Tally the lines of the listing that contain the word "corner", then give the total and nothing else.

» **DATA PROVIDED**

====================

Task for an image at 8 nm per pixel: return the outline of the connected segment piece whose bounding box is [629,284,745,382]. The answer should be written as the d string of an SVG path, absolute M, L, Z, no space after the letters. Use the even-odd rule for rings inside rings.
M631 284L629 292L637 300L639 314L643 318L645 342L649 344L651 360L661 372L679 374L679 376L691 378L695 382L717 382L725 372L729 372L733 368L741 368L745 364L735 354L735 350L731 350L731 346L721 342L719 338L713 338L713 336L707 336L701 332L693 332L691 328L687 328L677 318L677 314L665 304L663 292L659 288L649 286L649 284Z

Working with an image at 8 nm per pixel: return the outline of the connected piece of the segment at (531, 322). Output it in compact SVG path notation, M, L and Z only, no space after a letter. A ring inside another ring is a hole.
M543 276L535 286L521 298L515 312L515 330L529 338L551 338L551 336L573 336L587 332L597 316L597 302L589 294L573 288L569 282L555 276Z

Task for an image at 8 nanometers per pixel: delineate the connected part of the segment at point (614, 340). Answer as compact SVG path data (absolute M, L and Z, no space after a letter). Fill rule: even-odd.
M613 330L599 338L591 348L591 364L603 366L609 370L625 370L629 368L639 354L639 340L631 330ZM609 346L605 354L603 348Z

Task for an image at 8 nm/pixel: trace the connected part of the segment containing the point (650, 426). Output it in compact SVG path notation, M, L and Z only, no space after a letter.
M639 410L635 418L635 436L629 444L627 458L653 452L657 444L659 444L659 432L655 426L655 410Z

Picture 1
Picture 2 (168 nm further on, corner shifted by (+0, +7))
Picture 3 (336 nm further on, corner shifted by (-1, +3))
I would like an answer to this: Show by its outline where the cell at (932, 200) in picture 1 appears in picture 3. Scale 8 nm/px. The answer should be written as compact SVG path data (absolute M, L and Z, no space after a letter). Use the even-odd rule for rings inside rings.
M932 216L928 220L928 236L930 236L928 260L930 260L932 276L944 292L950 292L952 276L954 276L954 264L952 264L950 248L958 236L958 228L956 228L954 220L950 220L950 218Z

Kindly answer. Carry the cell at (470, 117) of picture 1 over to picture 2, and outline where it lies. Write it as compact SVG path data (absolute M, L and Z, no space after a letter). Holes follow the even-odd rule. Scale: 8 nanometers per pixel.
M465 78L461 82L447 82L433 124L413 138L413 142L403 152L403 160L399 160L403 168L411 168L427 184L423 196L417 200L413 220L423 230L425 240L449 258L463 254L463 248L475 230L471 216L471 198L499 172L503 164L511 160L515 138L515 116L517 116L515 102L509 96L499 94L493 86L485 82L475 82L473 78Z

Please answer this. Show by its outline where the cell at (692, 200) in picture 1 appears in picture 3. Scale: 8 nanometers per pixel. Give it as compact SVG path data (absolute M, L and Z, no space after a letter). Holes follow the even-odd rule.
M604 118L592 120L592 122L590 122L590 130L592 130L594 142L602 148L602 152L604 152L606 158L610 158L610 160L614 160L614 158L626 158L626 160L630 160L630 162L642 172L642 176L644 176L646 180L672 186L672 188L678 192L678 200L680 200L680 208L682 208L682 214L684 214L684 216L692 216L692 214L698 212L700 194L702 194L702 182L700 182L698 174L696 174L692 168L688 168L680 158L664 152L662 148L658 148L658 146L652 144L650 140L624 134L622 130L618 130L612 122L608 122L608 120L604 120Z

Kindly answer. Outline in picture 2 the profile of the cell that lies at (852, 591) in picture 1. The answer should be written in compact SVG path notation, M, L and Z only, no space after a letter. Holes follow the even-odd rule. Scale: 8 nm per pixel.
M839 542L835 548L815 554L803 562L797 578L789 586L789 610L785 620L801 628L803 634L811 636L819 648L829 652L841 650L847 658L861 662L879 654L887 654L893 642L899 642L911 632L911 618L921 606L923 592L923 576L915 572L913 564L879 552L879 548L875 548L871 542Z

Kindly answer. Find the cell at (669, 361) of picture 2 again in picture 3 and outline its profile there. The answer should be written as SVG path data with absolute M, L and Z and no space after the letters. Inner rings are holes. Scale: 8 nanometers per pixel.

====================

» **YOUR RESPONSE**
2